DESCRIPTION OF THE TASK
Every entry needs to be duplicated exactly.

INPUT MATERIAL
+-------+

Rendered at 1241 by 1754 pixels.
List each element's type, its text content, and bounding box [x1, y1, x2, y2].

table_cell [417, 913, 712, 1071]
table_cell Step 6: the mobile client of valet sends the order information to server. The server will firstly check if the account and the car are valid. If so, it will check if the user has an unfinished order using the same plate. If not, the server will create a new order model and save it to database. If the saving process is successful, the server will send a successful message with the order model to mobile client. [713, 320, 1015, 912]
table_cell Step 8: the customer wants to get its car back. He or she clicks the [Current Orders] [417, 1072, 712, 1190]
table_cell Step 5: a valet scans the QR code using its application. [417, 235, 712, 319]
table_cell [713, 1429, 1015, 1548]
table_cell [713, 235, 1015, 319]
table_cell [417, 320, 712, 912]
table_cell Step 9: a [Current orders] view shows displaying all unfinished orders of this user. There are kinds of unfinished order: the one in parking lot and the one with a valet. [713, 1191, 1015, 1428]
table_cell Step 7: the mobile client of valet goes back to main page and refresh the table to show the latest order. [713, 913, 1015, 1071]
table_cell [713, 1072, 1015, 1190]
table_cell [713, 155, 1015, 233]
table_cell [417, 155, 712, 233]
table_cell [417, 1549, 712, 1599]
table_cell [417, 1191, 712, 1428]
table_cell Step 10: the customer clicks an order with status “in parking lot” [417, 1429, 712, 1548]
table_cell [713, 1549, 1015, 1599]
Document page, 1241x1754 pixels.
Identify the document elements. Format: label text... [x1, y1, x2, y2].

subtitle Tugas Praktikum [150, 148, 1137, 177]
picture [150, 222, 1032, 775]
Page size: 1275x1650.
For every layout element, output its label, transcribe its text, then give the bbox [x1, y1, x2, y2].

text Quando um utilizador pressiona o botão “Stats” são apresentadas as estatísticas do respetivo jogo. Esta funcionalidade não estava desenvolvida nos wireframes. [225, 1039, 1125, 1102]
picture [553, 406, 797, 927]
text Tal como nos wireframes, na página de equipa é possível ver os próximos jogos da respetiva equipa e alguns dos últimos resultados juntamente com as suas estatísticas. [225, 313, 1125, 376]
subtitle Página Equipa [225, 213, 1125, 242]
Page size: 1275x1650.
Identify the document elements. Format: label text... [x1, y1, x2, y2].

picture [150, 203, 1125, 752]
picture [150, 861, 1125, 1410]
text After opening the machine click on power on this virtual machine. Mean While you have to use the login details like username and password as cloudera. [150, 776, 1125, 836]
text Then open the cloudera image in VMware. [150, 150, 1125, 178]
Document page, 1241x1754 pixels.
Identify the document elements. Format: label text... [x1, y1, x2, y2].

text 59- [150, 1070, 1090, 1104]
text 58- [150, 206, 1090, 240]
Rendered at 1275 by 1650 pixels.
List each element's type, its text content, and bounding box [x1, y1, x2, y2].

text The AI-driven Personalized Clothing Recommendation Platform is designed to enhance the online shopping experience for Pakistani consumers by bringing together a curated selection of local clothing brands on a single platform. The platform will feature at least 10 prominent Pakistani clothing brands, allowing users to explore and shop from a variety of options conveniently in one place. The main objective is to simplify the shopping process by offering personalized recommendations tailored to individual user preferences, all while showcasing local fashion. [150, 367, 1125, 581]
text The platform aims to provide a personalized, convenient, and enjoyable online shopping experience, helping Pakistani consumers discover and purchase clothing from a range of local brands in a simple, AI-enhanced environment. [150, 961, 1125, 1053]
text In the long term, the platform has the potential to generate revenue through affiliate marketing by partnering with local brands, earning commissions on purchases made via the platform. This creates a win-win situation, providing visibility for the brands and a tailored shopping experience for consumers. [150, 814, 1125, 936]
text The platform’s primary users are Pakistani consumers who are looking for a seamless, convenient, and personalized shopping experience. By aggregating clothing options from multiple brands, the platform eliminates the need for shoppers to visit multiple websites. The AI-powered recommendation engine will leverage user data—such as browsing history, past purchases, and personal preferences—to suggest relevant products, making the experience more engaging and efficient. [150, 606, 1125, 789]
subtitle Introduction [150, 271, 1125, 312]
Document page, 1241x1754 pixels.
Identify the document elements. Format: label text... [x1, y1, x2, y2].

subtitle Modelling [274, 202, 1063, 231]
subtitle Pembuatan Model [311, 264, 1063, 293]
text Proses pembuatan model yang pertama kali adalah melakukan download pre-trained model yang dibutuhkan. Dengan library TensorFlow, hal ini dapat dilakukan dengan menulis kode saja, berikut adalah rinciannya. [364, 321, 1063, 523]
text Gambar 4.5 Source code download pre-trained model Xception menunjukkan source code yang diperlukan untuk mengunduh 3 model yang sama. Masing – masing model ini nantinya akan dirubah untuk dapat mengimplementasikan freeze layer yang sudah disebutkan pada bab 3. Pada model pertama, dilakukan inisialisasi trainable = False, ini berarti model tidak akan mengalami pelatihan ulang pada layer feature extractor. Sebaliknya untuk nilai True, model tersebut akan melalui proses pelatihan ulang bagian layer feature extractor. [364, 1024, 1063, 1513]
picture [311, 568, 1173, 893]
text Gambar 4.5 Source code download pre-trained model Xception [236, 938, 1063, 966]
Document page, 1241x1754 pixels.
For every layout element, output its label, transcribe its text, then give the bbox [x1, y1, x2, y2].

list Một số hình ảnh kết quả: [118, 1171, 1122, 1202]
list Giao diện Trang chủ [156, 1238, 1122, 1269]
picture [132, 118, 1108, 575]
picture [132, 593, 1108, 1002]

+-------+

WRITTEN ANSWER
Rendered at 1241 by 1754 pixels.
List each element's type, its text content, and bounding box [x1, y1, x2, y2].

table_cell [417, 913, 712, 1071]
table_cell Step 6: the mobile client of valet sends the order information to server. The server will firstly check if the account and the car are valid. If so, it will check if the user has an unfinished order using the same plate. If not, the server will create a new order model and save it to database. If the saving process is successful, the server will send a successful message with the order model to mobile client. [713, 320, 1015, 912]
table_cell Step 8: the customer wants to get its car back. He or she clicks the [Current Orders] [417, 1072, 712, 1190]
table_cell Step 5: a valet scans the QR code using its application. [417, 235, 712, 319]
table_cell [713, 1429, 1015, 1548]
table_cell [713, 235, 1015, 319]
table_cell [417, 320, 712, 912]
table_cell Step 9: a [Current orders] view shows displaying all unfinished orders of this user. There are kinds of unfinished order: the one in parking lot and the one with a valet. [713, 1191, 1015, 1428]
table_cell Step 7: the mobile client of valet goes back to main page and refresh the table to show the latest order. [713, 913, 1015, 1071]
table_cell [713, 1072, 1015, 1190]
table_cell [713, 155, 1015, 233]
table_cell [417, 155, 712, 233]
table_cell [417, 1549, 712, 1599]
table_cell [417, 1191, 712, 1428]
table_cell Step 10: the customer clicks an order with status “in parking lot” [417, 1429, 712, 1548]
table_cell [713, 1549, 1015, 1599]
Document page, 1241x1754 pixels.
Identify the document elements. Format: label text... [x1, y1, x2, y2].

subtitle Tugas Praktikum [150, 148, 1137, 177]
picture [150, 222, 1032, 775]
Page size: 1275x1650.
For every layout element, output its label, transcribe its text, then give the bbox [x1, y1, x2, y2].

text Quando um utilizador pressiona o botão “Stats” são apresentadas as estatísticas do respetivo jogo. Esta funcionalidade não estava desenvolvida nos wireframes. [225, 1039, 1125, 1102]
picture [553, 406, 797, 927]
text Tal como nos wireframes, na página de equipa é possível ver os próximos jogos da respetiva equipa e alguns dos últimos resultados juntamente com as suas estatísticas. [225, 313, 1125, 376]
subtitle Página Equipa [225, 213, 1125, 242]
Page size: 1275x1650.
Identify the document elements. Format: label text... [x1, y1, x2, y2].

picture [150, 203, 1125, 752]
picture [150, 861, 1125, 1410]
text After opening the machine click on power on this virtual machine. Mean While you have to use the login details like username and password as cloudera. [150, 776, 1125, 836]
text Then open the cloudera image in VMware. [150, 150, 1125, 178]
Document page, 1241x1754 pixels.
Identify the document elements. Format: label text... [x1, y1, x2, y2].

text 59- [150, 1070, 1090, 1104]
text 58- [150, 206, 1090, 240]
Rendered at 1275 by 1650 pixels.
List each element's type, its text content, and bounding box [x1, y1, x2, y2].

text The AI-driven Personalized Clothing Recommendation Platform is designed to enhance the online shopping experience for Pakistani consumers by bringing together a curated selection of local clothing brands on a single platform. The platform will feature at least 10 prominent Pakistani clothing brands, allowing users to explore and shop from a variety of options conveniently in one place. The main objective is to simplify the shopping process by offering personalized recommendations tailored to individual user preferences, all while showcasing local fashion. [150, 367, 1125, 581]
text The platform aims to provide a personalized, convenient, and enjoyable online shopping experience, helping Pakistani consumers discover and purchase clothing from a range of local brands in a simple, AI-enhanced environment. [150, 961, 1125, 1053]
text In the long term, the platform has the potential to generate revenue through affiliate marketing by partnering with local brands, earning commissions on purchases made via the platform. This creates a win-win situation, providing visibility for the brands and a tailored shopping experience for consumers. [150, 814, 1125, 936]
text The platform’s primary users are Pakistani consumers who are looking for a seamless, convenient, and personalized shopping experience. By aggregating clothing options from multiple brands, the platform eliminates the need for shoppers to visit multiple websites. The AI-powered recommendation engine will leverage user data—such as browsing history, past purchases, and personal preferences—to suggest relevant products, making the experience more engaging and efficient. [150, 606, 1125, 789]
subtitle Introduction [150, 271, 1125, 312]
Document page, 1241x1754 pixels.
Identify the document elements. Format: label text... [x1, y1, x2, y2].

subtitle Modelling [274, 202, 1063, 231]
subtitle Pembuatan Model [311, 264, 1063, 293]
text Proses pembuatan model yang pertama kali adalah melakukan download pre-trained model yang dibutuhkan. Dengan library TensorFlow, hal ini dapat dilakukan dengan menulis kode saja, berikut adalah rinciannya. [364, 321, 1063, 523]
text Gambar 4.5 Source code download pre-trained model Xception menunjukkan source code yang diperlukan untuk mengunduh 3 model yang sama. Masing – masing model ini nantinya akan dirubah untuk dapat mengimplementasikan freeze layer yang sudah disebutkan pada bab 3. Pada model pertama, dilakukan inisialisasi trainable = False, ini berarti model tidak akan mengalami pelatihan ulang pada layer feature extractor. Sebaliknya untuk nilai True, model tersebut akan melalui proses pelatihan ulang bagian layer feature extractor. [364, 1024, 1063, 1513]
picture [311, 568, 1173, 893]
text Gambar 4.5 Source code download pre-trained model Xception [236, 938, 1063, 966]
Document page, 1241x1754 pixels.
For every layout element, output its label, transcribe its text, then give the bbox [x1, y1, x2, y2].

list Một số hình ảnh kết quả: [118, 1171, 1122, 1202]
list Giao diện Trang chủ [156, 1238, 1122, 1269]
picture [132, 118, 1108, 575]
picture [132, 593, 1108, 1002]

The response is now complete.